**ÉNONCÉ**:
Dans l'extrait sur le Romancero general, relevez tous les titres des publications partielles parues avant ce recueil.

**EXTRAIT DU DOCUMENT**:
● ● ● ● ●

Après quelques publications partielles essayées à la fin du XVe siècle et continuées pendant tout le cours du XVIe sous les titres de Primavera y Flor, de Cancionero de romances, de Tesoro escondido, de Silva, de Floresta, etc., parut en 1602 à Medina del Campo, et, deux ans plus tard, à Madrid, le Romancero general, qui fut augmenté à Valladolid, en 1609, d’une seconde partie. On n’attend pas que j’entre ici dans les détails que pourraient fournir ces anciens et curieux recueils, parmi lesquels se glissèrent au XVIe siècle quelques romanceros factices, entre autres celui de Lorenzo de Sepulveda. On trouvera un judicieux travail sur cette matière dans le récent ouvrage du savant viennois M. Ferdinand Wolf. Je dirai seulement que le Romancero general étant devenu très rare, et n’offrant qu’une disposition fort confuse (ce recueil est divisé en treize livres que rien ne distingue l’un de l’autre), une réimpression disposée sur un meilleur plan était vivement désirée. M. Depping, dont on connaît l’érudition patiente et variée, a donné satisfaction à ce vœu dès 1817. Il a le premier introduit un ordre satisfaisant

  1. Cette expression, attribuée à Lope de Vega par M. Raynouard (Journal des savans, décembre 1822), est réclamée par M. Creusé de Lesser dans la dernière édition de sa traduction en vers des romances du Cid.

● ● ● ● ●

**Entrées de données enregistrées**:
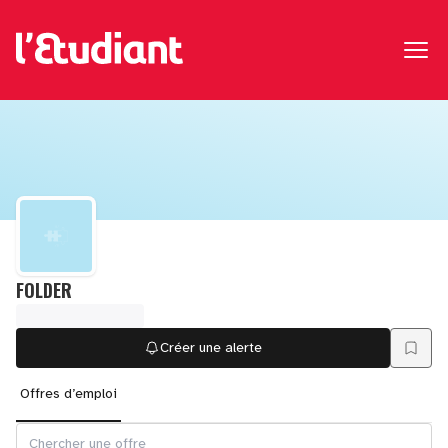
FOLDER
Créer une alerte
Offres d’emploi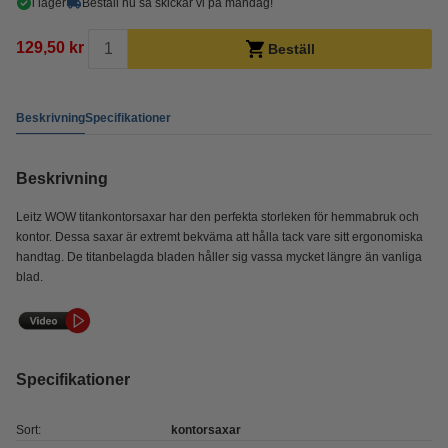
i lager
Beställ nu så skickar vi på måndag!
129,50 kr
Beställ
Beskrivning
Specifikationer
Beskrivning
Leitz WOW titankontorsaxar har den perfekta storleken för hemmabruk och
kontor. Dessa saxar är extremt bekväma att hålla tack vare sitt ergonomiska
handtag. De titanbelagda bladen håller sig vassa mycket längre än vanliga
blad.
Specifikationer
Sort:
kontorsaxar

● ● ● ● ●

**VOTRE RÉPONSE**:
- Primavera y Flor
- Cancionero de romances
- Tesoro escondido
- Silva
- Floresta